*** Provided data

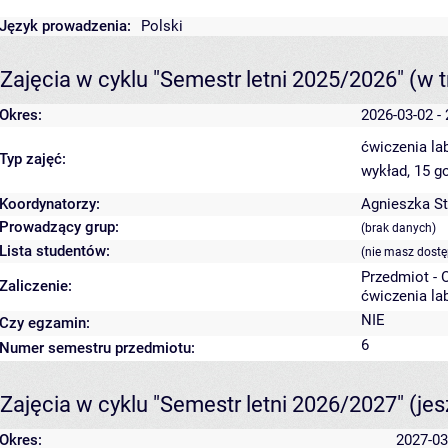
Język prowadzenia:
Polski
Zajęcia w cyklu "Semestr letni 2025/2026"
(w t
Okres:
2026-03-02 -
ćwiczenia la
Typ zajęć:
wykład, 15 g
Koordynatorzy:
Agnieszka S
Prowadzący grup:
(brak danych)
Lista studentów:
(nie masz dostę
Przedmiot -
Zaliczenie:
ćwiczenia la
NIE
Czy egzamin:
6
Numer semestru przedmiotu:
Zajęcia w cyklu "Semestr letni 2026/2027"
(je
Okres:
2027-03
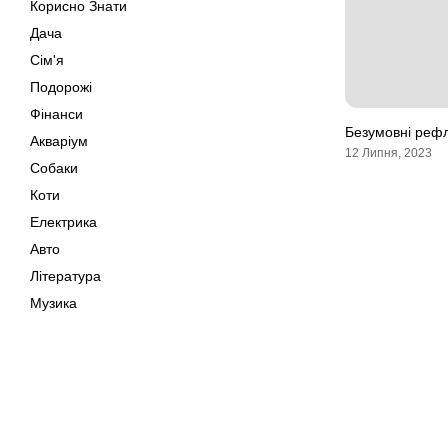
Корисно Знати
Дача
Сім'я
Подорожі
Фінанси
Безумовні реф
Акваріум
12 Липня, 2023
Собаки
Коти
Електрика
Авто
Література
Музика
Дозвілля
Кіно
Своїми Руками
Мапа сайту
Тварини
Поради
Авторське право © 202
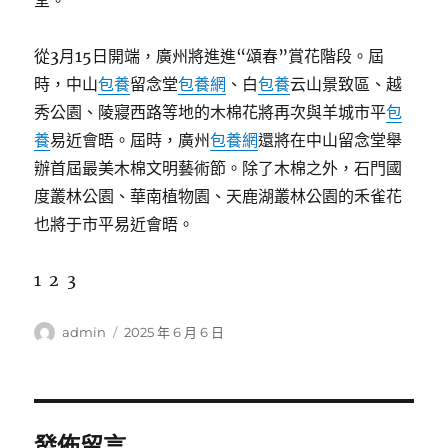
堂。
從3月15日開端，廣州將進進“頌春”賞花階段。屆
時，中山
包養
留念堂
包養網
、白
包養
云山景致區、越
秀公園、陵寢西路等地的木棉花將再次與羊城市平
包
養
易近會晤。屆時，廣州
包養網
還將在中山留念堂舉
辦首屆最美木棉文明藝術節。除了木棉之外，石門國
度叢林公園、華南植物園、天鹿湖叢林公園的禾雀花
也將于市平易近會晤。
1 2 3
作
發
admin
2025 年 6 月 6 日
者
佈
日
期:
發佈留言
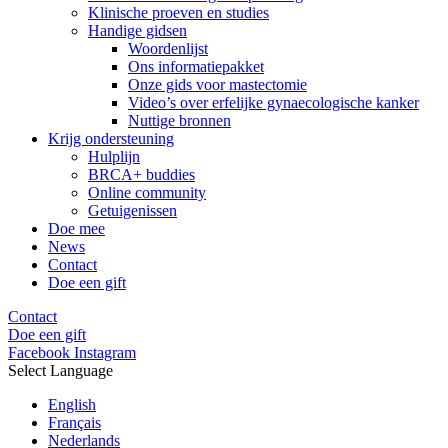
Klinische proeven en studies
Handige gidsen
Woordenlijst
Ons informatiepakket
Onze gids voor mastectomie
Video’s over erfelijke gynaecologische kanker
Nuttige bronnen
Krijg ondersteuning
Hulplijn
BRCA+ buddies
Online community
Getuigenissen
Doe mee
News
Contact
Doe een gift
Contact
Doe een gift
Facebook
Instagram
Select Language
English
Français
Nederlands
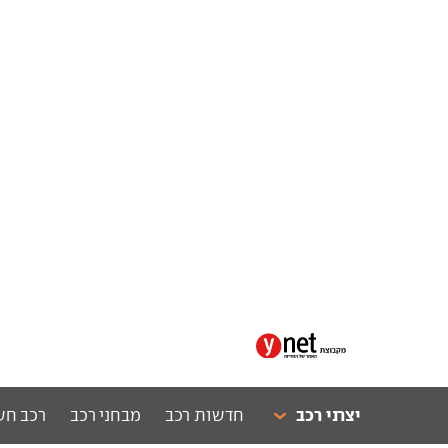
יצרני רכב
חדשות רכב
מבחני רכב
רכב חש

******

Once the line holding "Select Language" is found, copy it and each later line exactly through the end of the data, leaving out the pictures.

Select Language
English
Français
Nederlands
יצרני רכב
חדשות רכב
מבחני רכב
רכב חש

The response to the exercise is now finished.